The problem: Each line of the data below containing "desde" needs to be listed.
Data shown START
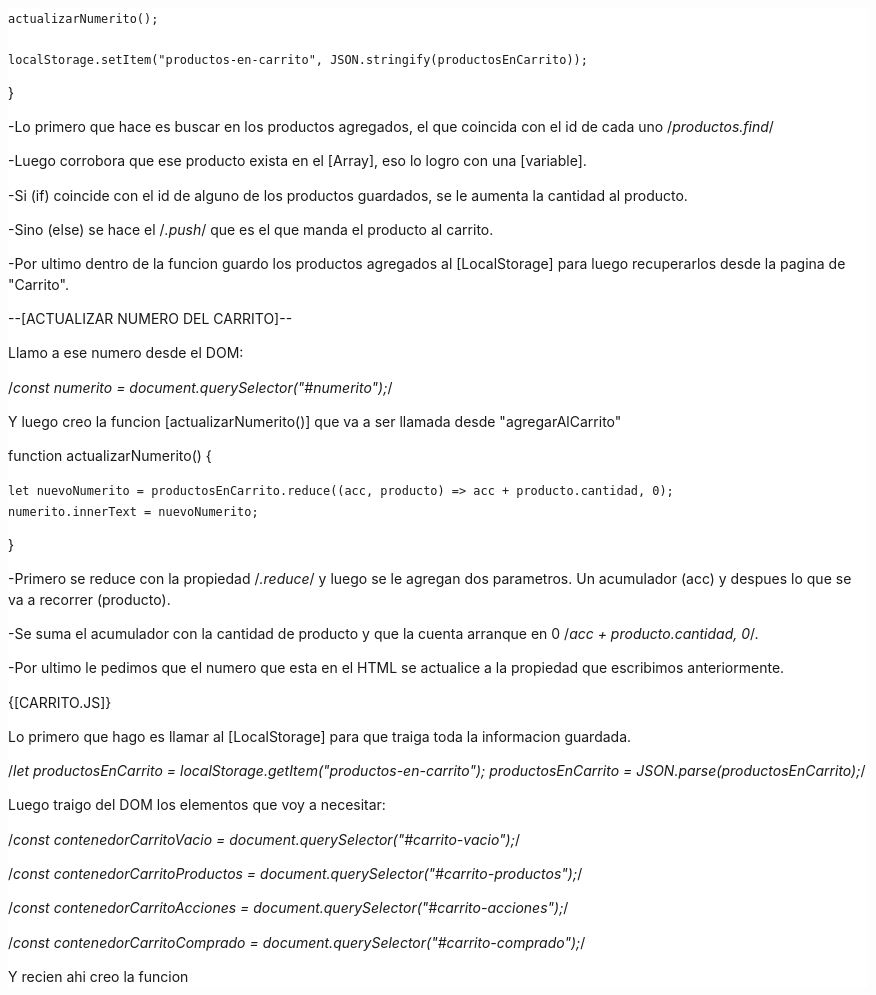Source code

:     actualizarNumerito();

    localStorage.setItem("productos-en-carrito", JSON.stringify(productosEnCarrito));
}

-Lo primero que hace es buscar en los productos agregados, el que coincida con el id de cada uno /*productos.find*/

-Luego corrobora que ese producto exista en el [Array], eso lo logro con una [variable].

-Si (if) coincide con el id de alguno de los productos guardados, se le aumenta la cantidad al producto.

-Sino (else) se hace el /*.push*/ que es el que manda el producto al carrito.

-Por ultimo dentro de la funcion guardo los productos agregados al [LocalStorage] para luego recuperarlos desde la pagina de "Carrito".


--[ACTUALIZAR NUMERO DEL CARRITO]--

Llamo a ese numero desde el DOM:

/*const numerito = document.querySelector("#numerito");*/

Y luego creo la funcion [actualizarNumerito()] que va a ser llamada desde "agregarAlCarrito"


function actualizarNumerito() {

    let nuevoNumerito = productosEnCarrito.reduce((acc, producto) => acc + producto.cantidad, 0);
    numerito.innerText = nuevoNumerito;
    
}

-Primero se reduce con la propiedad /*.reduce*/ y luego se le agregan dos parametros.
Un acumulador (acc) y despues lo que se va a recorrer (producto).

-Se suma el acumulador con la cantidad de producto y que la cuenta arranque en 0 /*acc + producto.cantidad, 0*/.

-Por ultimo le pedimos que el numero que esta en el HTML se actualice a la propiedad que escribimos anteriormente.


{[CARRITO.JS]}

Lo primero que hago es llamar al [LocalStorage] para que traiga toda la informacion guardada.

/*let productosEnCarrito = localStorage.getItem("productos-en-carrito");
productosEnCarrito = JSON.parse(productosEnCarrito);*/

Luego traigo del DOM los elementos que voy a necesitar:

/*const contenedorCarritoVacio = document.querySelector("#carrito-vacio");*/

/*const contenedorCarritoProductos = document.querySelector("#carrito-productos");*/

/*const contenedorCarritoAcciones = document.querySelector("#carrito-acciones");*/

/*const contenedorCarritoComprado = document.querySelector("#carrito-comprado");*/

Y recien ahi creo la funcion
Data shown END
Problem solution:
-Por ultimo dentro de la funcion guardo los productos agregados al [LocalStorage] para luego recuperarlos desde la pagina de "Carrito".
Llamo a ese numero desde el DOM:
Y luego creo la funcion [actualizarNumerito()] que va a ser llamada desde "agregarAlCarrito"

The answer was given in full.